1. Field of the Invention
The present invention relates to a method and apparatus for automatic document recognition and, more particularly, to a method for automatically determining the language of the characters of the document.
2. Description of Related Art
Optical character recognition and the use of optical character recognition to convert scanned image data into text data suitable for use in a digital computer is well known. In addition, methods for converting scanned image data into text data and the types of errors such methods generate are well known. However, the proper selection of the character recognition method is highly dependent upon the script (alphabet or ideogram) used in the document. Further, the selection of a proper method for error correction is highly dependent upon the language of the document. Conventionally, the methods for optical character recognition and for error correction in optical character recognition systems have been provided on the assumption that the script and language used in the document is the usual script and language of the country in which the system is being used. That is, in the United States, conventional optical character recognition systems would assume that the document is in English and uses Roman script, while in Japan, an applicable character recognition system would be implemented assuming that the language is Japanese and uses the Japanese scripts. Alternately, an optical character recognition system can be implemented with the character recognition and error resolution methods for a plurality of languages.
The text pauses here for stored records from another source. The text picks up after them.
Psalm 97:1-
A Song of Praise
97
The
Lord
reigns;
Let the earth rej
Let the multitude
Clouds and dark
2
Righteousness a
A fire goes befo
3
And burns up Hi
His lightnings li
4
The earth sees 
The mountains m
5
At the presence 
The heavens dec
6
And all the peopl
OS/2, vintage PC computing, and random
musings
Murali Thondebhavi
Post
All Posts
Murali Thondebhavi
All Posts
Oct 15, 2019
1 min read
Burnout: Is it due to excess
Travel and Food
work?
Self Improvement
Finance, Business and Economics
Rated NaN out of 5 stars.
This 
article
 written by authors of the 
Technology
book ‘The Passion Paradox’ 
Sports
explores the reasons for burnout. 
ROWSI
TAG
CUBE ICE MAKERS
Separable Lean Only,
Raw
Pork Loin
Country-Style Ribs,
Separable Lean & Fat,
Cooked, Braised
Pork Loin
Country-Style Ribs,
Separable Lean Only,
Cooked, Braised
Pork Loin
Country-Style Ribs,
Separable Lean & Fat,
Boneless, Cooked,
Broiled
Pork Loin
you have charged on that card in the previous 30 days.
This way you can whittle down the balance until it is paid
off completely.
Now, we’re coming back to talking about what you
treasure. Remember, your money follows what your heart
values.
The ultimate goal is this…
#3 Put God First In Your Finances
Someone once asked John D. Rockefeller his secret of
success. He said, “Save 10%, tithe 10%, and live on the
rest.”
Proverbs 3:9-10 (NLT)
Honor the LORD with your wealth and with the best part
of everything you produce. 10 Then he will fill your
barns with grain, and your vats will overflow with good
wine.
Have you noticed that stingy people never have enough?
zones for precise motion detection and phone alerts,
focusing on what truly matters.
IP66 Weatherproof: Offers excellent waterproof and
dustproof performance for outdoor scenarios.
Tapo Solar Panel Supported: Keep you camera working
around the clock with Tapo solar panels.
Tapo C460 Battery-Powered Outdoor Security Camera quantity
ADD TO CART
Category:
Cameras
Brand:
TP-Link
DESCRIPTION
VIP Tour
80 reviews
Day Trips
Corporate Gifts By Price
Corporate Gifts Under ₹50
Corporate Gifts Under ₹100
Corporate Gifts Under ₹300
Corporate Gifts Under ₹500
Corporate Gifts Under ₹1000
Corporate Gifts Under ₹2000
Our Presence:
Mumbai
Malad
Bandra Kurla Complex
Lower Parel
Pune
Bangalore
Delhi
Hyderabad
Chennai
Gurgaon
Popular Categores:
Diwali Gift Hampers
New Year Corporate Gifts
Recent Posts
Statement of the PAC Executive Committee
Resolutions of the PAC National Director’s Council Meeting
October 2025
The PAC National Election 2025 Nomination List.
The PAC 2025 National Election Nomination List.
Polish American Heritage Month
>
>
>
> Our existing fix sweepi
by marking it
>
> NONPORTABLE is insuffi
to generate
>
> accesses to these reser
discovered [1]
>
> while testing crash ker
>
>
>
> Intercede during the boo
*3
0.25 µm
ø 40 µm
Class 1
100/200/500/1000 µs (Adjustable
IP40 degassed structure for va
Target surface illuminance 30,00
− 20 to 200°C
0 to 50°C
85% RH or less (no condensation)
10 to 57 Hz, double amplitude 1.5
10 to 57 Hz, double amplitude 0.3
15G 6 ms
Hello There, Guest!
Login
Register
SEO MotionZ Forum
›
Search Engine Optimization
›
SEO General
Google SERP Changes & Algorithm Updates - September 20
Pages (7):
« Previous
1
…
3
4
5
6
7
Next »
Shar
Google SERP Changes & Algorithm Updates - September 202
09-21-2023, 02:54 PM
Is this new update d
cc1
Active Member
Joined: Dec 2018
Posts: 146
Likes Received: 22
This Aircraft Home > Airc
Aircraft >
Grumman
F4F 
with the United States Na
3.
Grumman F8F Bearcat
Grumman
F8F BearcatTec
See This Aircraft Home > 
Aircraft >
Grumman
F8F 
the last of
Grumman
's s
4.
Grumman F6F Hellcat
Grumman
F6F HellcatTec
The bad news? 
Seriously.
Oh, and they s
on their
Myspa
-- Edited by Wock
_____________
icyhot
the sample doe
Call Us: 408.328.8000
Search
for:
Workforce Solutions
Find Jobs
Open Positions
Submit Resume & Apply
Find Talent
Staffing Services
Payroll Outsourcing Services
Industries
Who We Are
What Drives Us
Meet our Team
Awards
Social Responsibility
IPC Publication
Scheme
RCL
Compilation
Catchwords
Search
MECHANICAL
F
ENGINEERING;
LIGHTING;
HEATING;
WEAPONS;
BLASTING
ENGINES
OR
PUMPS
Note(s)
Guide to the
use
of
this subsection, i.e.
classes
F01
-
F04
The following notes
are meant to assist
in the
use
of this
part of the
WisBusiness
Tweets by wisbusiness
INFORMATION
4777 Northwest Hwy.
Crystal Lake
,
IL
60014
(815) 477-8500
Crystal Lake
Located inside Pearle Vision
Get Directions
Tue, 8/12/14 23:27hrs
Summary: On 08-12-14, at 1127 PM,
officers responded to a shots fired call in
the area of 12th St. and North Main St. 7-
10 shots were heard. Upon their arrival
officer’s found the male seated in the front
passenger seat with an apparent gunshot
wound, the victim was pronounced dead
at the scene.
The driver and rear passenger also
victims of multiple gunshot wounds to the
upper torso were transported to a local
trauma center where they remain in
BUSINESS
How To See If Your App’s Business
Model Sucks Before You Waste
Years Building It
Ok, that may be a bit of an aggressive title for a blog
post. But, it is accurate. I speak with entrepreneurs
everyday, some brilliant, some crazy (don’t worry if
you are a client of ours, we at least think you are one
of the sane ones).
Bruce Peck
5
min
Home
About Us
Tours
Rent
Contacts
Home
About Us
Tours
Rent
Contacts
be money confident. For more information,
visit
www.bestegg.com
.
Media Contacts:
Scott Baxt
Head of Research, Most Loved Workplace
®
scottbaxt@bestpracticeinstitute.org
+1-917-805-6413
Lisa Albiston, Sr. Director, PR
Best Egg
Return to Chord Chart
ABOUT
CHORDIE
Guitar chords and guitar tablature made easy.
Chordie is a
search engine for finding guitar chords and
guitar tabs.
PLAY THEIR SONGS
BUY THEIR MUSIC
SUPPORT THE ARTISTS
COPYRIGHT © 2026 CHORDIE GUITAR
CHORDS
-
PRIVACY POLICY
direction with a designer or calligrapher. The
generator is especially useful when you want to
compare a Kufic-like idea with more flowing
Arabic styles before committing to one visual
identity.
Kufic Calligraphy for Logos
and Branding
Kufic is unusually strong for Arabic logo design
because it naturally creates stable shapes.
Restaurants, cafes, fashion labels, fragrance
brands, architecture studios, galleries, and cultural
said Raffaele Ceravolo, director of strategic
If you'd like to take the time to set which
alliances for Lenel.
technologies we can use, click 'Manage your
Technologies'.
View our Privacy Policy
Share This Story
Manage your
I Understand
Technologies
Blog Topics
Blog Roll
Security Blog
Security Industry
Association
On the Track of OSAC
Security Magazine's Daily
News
However, it has heretofore not been possible to have the optical character recognition system automatically determine the script type and/or language of the document. Rather, as each document is provided to the optical character recognition system, some indication of the particular language and script of the document must be given to the optical character recognition system. This has been accomplished by either having the operator input data concerning the language and script of the document to the optical character recognition system, or by having the document provided with special markings which indicate the language and script of the document.